While the Q2 GDP contraction was “considerably larger than expected,” the RBNZ attributed much of the weakness to temporary seasonal factors. It expects the distortion to reverse later in the year and said it does not see the short-term softness as materially altering the broader policy outlook.
The central bank noted that it had only marginally revised down its assessment of spare capacity but acknowledged “some downside risk” to activity. Inflation is projected to converge toward the 2% midpoint in the first half of next year, supported by easing tradables inflation and gradually moderating domestic cost pressures.
USD/JPY Mid-Day Outlook
Daily Pivots: (S1) 150.72; (P) 151.39; (R1) 152.55; More…

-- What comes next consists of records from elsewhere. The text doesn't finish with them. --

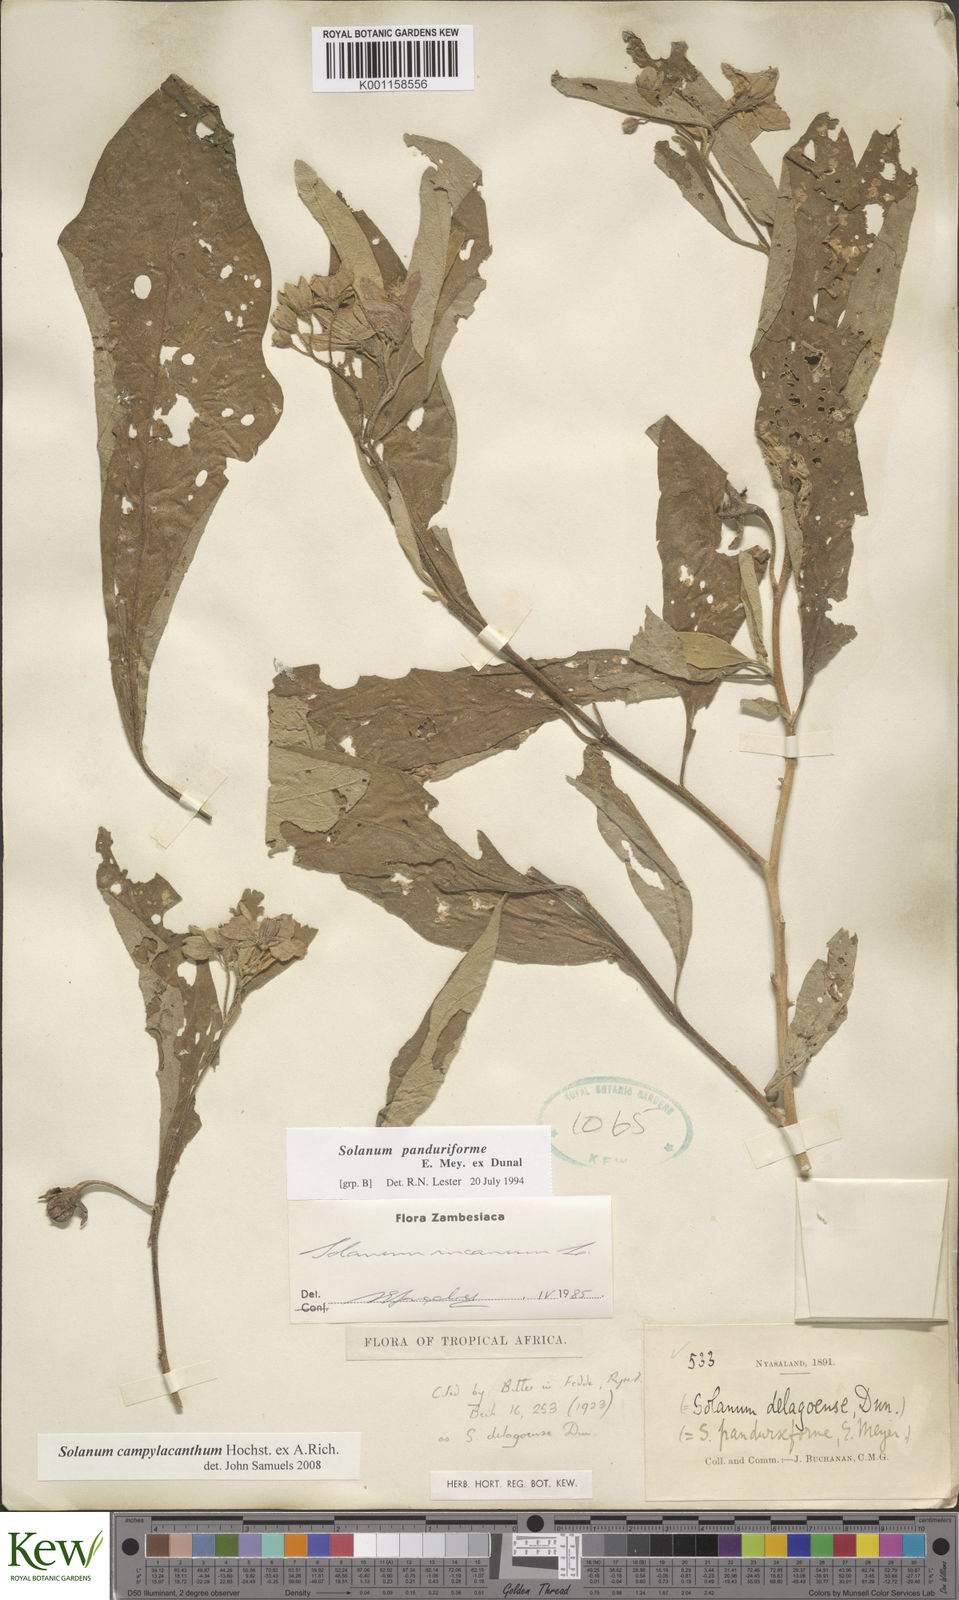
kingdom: Plantae
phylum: Tracheophyta
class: Magnoliopsida
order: Solanales
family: Solanaceae
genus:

Intraday bias in USD/JPY stays on the upside for the moment, and further rally should be seen to 100% projection of 142.66 to 150.90 from 145.47 at 153.71. Firm break there will pave the way to 161.8% projection at 158.80. On the downside, below 151.71 minor support will turn bias neutral and bring consolidations first, before staging another rise.
In the bigger picture, current development suggests that corrective pattern from 161.94 (2024 high) has completed with three waves at 139.87. Larger up trend from 102.58 (2021 low) could be ready to resume through 161.94 high. On the downside, break of 145.47 support will dampen this bullish view and extend the corrective pattern with another falling leg.